Alsacien et allemand, exemples

L'attitude incertaine par rapport à la graphie allemande conduit parfois à des situations cocasses.

Premier exemple : Dans un texte en alsacien, j'ai trouvé le mot Kerzewej (écrit de cette manière). Comme l'auteur évoquait une pratique catholique ancienne, et que je suis de tradition protestante, je n'ai pas su comment lire ce mot, et j'ai d'abord interprété "Kerzenweg" "chemin de cierges", imaginant un itinéraire marqué par des cierges placés par exemple tous les deux pas. Mais il s'agissait de "Kerzenweihe" "bénédiction de cierges".
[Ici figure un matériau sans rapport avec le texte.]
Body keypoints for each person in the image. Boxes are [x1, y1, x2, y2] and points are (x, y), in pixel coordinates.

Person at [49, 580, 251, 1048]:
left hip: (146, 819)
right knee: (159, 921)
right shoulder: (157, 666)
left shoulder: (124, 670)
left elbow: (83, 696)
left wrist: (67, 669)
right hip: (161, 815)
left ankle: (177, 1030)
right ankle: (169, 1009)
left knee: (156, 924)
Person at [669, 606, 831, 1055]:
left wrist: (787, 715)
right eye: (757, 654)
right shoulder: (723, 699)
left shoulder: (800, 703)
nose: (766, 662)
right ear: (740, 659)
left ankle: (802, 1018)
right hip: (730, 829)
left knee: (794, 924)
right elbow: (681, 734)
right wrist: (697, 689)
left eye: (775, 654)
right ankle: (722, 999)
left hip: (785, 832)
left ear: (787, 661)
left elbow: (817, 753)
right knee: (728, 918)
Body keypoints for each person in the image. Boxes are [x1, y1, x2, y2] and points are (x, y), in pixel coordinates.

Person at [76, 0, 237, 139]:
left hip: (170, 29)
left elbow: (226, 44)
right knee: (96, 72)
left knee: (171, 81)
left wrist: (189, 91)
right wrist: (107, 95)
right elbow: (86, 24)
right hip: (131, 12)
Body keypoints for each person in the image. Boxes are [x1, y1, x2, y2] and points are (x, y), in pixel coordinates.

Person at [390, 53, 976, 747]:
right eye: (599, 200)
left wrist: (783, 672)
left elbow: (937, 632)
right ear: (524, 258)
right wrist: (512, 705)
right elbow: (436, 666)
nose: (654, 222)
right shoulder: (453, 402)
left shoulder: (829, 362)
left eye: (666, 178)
Pourquoi l'auteur n'a-t-il pas écrit Kerzeweih, ce qui aurait été une forme à la fois très proche du mot allemand et parfaitement adéquate pour rendre la prononciation dialectale ? Voici pourquoi : il écrivait habituellement ei les diphtongues [ai] (mer meint "on croit", ich weiss "je sais", etc.), ce qui est une mauvaise habitude quasi universelle chez les auteurs dialectaux ; du coup, weih risquait d'être prononcé [vai], d'où le choix de la lettre j. Mais comme le mot signifiant "chemin" se dit Weg en allemand, il risquait fort d'être écrit Wej lui aussi, pour une prononciation tout à fait différente : le mot signifiant "chemin" a une voyelle longue et très ouverte (dans notre système, on l'écrira Wàj ou Wäj).

J'aurais écrit

  • pour Kerzenweihe : Kerzeweih (le h final de la forme allemande est inutile, mais ne fait de mal à personne)
  • pour Kerzenweg : Kerzewàj ou Kerzewäj, selon le parler.
On voit là l'utilité
  • de distinguer les voyelles [ea] moyennes des voyelles [a] ou [æ] (selon les parlers)
  • de distinguer les diphtongues à premier élément bref - second élément noté i - et les diphtongues à premier élément long - second élément noté j. (v. ei/ej)
  • et (peut-être surtout) de distinguer soigneusement les diphtongues [ai] et [eai]. Après tout on distingue bien laie "coucher" et leie "être couché" ; alors pourquoi ne pas généraliser la distinction, qui est si utile ? (v. ei/ai)

Deuxième exemple : La rue de l'Abreuvoir, à Strasbourg, a été munie d'un panneau en alsacien disant Traenkgas (au lieu de Tränkgass). Passons sur le digramme ae pour ä, qui est un peu triste, mais sans conséquence. La graphie -gas en fin de mot pourrait dans l'absolu être défendable : on pourrait dire que la voyelle longue [å:] serait notée gaas ; mais dans la pratique, gass est d'usage général pour le sens de "rue", et gas sert pour dire "gaz" (avec la voyelle longue). Comme les autres noms de rues sont effectivement orthographiées -gass, on interprète ici Traenkgas "gaz buvable". Encore un méfait de ceux qui considèrent que "ça n'a pas d'importance".